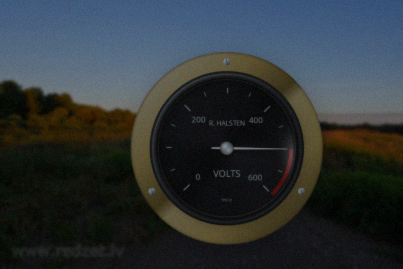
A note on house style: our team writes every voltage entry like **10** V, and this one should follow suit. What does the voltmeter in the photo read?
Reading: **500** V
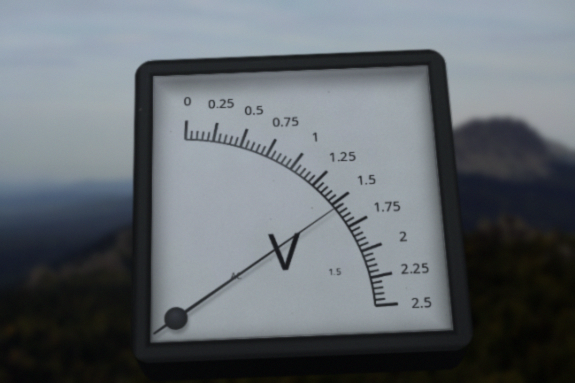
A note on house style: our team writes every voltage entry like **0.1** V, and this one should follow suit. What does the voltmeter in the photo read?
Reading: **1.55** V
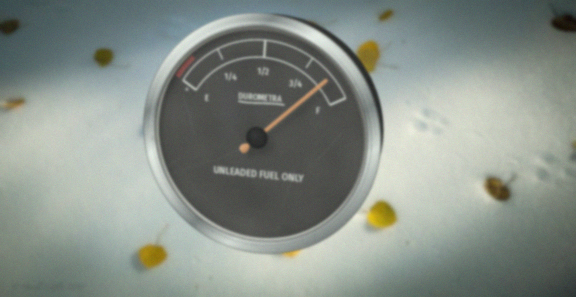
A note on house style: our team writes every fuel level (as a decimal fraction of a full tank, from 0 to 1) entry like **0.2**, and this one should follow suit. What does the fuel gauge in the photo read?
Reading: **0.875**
+--
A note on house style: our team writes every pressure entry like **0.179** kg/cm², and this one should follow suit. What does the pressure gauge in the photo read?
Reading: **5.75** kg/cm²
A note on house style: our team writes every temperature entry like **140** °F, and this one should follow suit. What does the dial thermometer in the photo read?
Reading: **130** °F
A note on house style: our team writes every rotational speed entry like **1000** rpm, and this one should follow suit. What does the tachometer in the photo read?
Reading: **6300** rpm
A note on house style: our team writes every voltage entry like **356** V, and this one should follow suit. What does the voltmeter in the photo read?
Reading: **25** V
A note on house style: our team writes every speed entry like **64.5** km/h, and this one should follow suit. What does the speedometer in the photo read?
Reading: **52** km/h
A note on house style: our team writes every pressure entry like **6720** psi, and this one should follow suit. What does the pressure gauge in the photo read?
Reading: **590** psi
+--
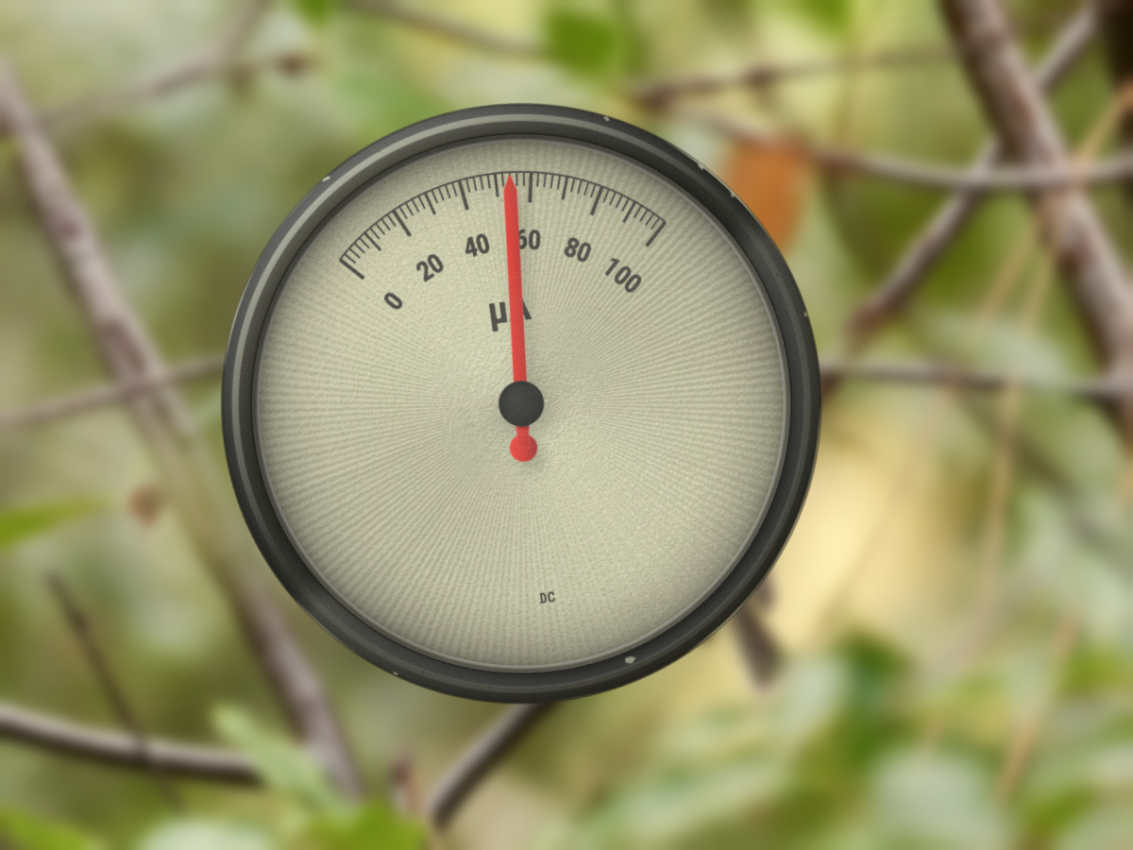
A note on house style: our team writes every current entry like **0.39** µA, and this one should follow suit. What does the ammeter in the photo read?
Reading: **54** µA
+--
Can you copy out the records word for word, beginning at the line that contains "entry like **10**" and continuing through the line that contains "Reading: **500** V"?

A note on house style: our team writes every voltage entry like **10** V, and this one should follow suit. What does the voltmeter in the photo read?
Reading: **500** V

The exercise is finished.